▶ _Your objective_:
Using the ACF and National Foods text, answer each question on its own line:
(a) On which days and at what hours is the toll-free shareholder information line open?
(b) Until what date must the revised milk supply contracts run, at minimum?
(c) How much notice must National Foods receive before the ACF Board changes its recommendation to a Competing Proposal?

─── Text extract

ACF shareholders requiring additional information should contact the toll-free shareholder information line on 1300 728 854 Monday to Friday between 9:00am and 5:00pm (AEST).
For further information:
| ACF/Dairy Farmers | National Foods |
| Lina Melero | Julian Caples |
| General Manager, Corporate Affairs | General Manager External Relations |
| 02 8732 5210 | (03) 9234 4194 |
| M: 0401 700 000 | M: 0409 019 832 |
| Stephen Ellaway |
| Group External Affairs Manager |
| 02 8732 5146 |
| M: 0418 470 556 |
Appendix A
Conditions Precedent
The conditions precedent in the Implementation Agreement between National Foods and ACF include the following:
* Approval of the scheme and certain ancillary resolutions by special resolution of ACF active members by means of a special postal ballot.
* Approval by the Supreme Court of NSW.
* No material adverse change in relation to ACF or its business.
* DFMC suppliers entering into revised milk supply contracts for a minimum period up until 30 June 2010 for certain minimum volumes of milk by region. The principal revisions to the existing milk supply agreements relate to the termination rights of the supplier on sale of their farm or their herd.
* No ACF prescribed occurrences (as defined in the Implementation Agreement) prior to the Court confirmation hearing.
* No breach of ACF representations and warranties in the implementation agreement.
* An exemption from the Minister for Fair Trading, relating to former members
* ACF's financial indebtedness (as defined in the Implementation Agreement) as at the month end prior to the Second Court Hearing Date not exceeding a specified limit.
Exclusivity Provisions
In summary, the Implementation Agreement requires that:
* (No-shop restriction) ACF not directly or indirectly solicit, procure, encourage or invite any Competing Proposal.
* (Notification of approaches) ACF must notify the bidder if it becomes aware of any approach by a third party in respect of any possible Competing Proposal, together with details of that person and the proposal.
* (Matching) The ACF Board must not change its recommendation to recommend a Competing Proposal without first giving National Foods 72 hours notice of its intention to do so.
* (No-talk restriction) ACF not (i) participate in any discussions in relation to any Competing Proposal or which may reasonably be expected to lead to a Competing Proposal; (ii) provide any due diligence information for the purposes of enabling a third party to make a Competing Proposal; or (iii) enter into any agreement or arrangement requiring ACF to abandon or otherwise fail to proceed with the transaction.
* (Other undertakings) ACF not grant any consents or waivers under the confidentiality agreements entered into with other parties involved in the prior bidding process, and that ACF require the return of confidential information provided to them.
The above (other than the no-shop, notification and matching provisions) do not prevent ACF from (i) undertaking any act if not undertaking that act will, in the opinion of the ACF Board determined in good faith and after having received specific written advice from its external legal advisers, involve a breach of their fiduciary duties or statutory obligations or be otherwise unlawful; or (ii) undertaking any action in respect of a Competing Proposal, provided that the Competing Proposal was not brought about by a contravention by ACF of the no-shop restriction; and the ACF Board has determined, acting in good faith, and after having consulted with and received specific written advice from its external legal and financial advisers, that the Competing Proposal constitutes, or is reasonably likely to constitute, a superior proposal.

──────
─── Stored rows

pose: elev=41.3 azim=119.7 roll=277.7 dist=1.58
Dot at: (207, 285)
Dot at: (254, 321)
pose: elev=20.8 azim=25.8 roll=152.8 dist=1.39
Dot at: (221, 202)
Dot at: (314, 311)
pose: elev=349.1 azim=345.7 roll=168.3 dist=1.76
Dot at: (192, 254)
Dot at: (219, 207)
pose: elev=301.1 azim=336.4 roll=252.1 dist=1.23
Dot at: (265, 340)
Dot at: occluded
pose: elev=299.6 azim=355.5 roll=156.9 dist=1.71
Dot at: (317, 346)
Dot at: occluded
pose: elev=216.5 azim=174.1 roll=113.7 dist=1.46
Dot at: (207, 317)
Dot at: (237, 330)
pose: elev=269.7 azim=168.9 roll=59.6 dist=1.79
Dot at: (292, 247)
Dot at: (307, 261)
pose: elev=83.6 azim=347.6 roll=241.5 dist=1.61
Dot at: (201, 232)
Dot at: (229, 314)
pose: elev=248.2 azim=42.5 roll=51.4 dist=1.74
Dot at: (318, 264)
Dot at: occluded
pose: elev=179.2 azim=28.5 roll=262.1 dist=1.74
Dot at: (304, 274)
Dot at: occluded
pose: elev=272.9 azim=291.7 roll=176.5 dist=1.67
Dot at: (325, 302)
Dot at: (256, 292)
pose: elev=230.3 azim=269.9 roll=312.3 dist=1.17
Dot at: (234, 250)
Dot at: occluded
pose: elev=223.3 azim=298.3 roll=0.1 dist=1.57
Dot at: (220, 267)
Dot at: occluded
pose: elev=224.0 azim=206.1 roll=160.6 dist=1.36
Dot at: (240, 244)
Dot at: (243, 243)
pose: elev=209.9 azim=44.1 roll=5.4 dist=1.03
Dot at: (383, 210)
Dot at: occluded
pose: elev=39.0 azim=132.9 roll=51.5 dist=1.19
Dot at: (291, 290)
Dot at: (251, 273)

──────

▶ _The completed task_:
(a) Monday to Friday, between 9:00am and 5:00pm (AEST).
(b) Up until 30 June 2010.
(c) 72 hours.